The generic book ad template does nothing to sell books by new or less famous authors because it doesn't say enough about the book to allow people to know if they'd even be interested in such a thing. It would take truly creative advertising that goes beyond the cover-and-quotes model -- something like you see for other products, where the ad has an attention-getting headline and some clever copy that gives at least a feel for the story. I don't think publishers have the budget, even if they did cut back on the pricey ads for bestsellers, to do a real, effective national advertising campaign that could sell books by entirely unknown authors on a very wide scale. But I think you could do a really effective ad campaign online for a reasonable cost -- do the clever headline and the fact that it's about a book in the ad, and have the ad link to a site with all the info about the book, including an excerpt and purchase info. You can really target specific demographics that way and hit a good number of people who are likely to be interested for far less money than a single small ad in a national publication. I know someone whose publisher is doing that for her books, and she saw her web hits and sales really go up when they advertised, of all places, on I Can Has Cheezburger. I've halfway considered doing an ad for my series at GraphJam, since it's focused on office humor, so it's a good tie-in, and is one of the less expensive sites in that group, but I don't have the resources to make the kind of campaign out of it that it would take to really get results. Plus, I'm not sure how widely available in bookstores my whole series is now, and it would be rather pointless to advertise something people couldn't find other than online.

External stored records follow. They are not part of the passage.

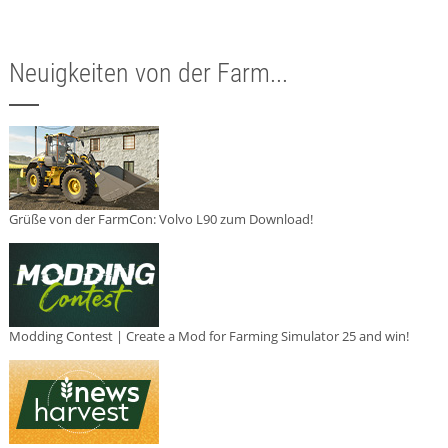
Neuigkeiten von der Farm...
Grüße von der FarmCon: Volvo L90 zum Download!
Modding Contest | Create a Mod for Farming Simulator 25 and win!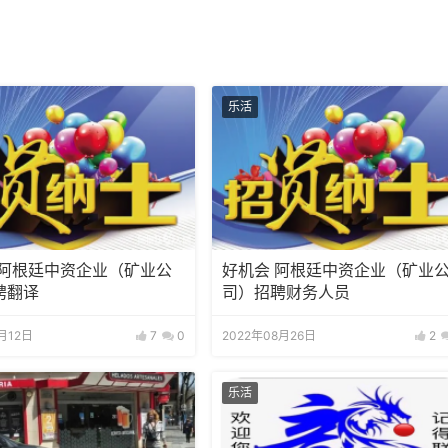
乐活
:阿根廷中资企业（矿业公
好机会 阿根廷中资企业（矿业公
聘翻译
司）招聘财务人员
1月12日
7
0
2022年08月26日
2
乐活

At any rate, it's nearly impossible for readers to discover the majority of new books being published right now, and that doesn't sound like a very good business model to me, to put out products you have no way of knowing if people will like, packaged in a way you don't know will actually appeal to the customers, and without doing much of anything to make potential customers aware that these products exist.

1 comment:

Anonymous said...

Along those lines of covers not matching content, when I saw the covers for Patricia Briggs Moon Called series, I decided to never so much as poke at them.

Then through a convoluted series of events, I accidentally read an excerpt and discovered IN THAT EXCERPT that the main character wasn't the, er, woman of easy virtue she seemed from the cover. The excerpt left room for some concern still, but I decided to risk it.

For friends of mine and other people I've met online, those books have lost readers—and sales—from the needlessly slutty covers. (Do I really need to see Mercy's bra a la Blood Bound cover?)

I live with my parents. If I bought a book like that, they would see the covers alone and flip, regardless of the content. In fact, they'd hate the content, too-they hate fantasy.

Anyway, I guess something someone told me at my previous job applies here: "You're still expecting business to make sense."

*thinks* Can't really see why that's such a bad thing.

And it would be nice to be able to walk into a bookstore and not bite my lip as I worry if I want to risk reading [fill in the blank].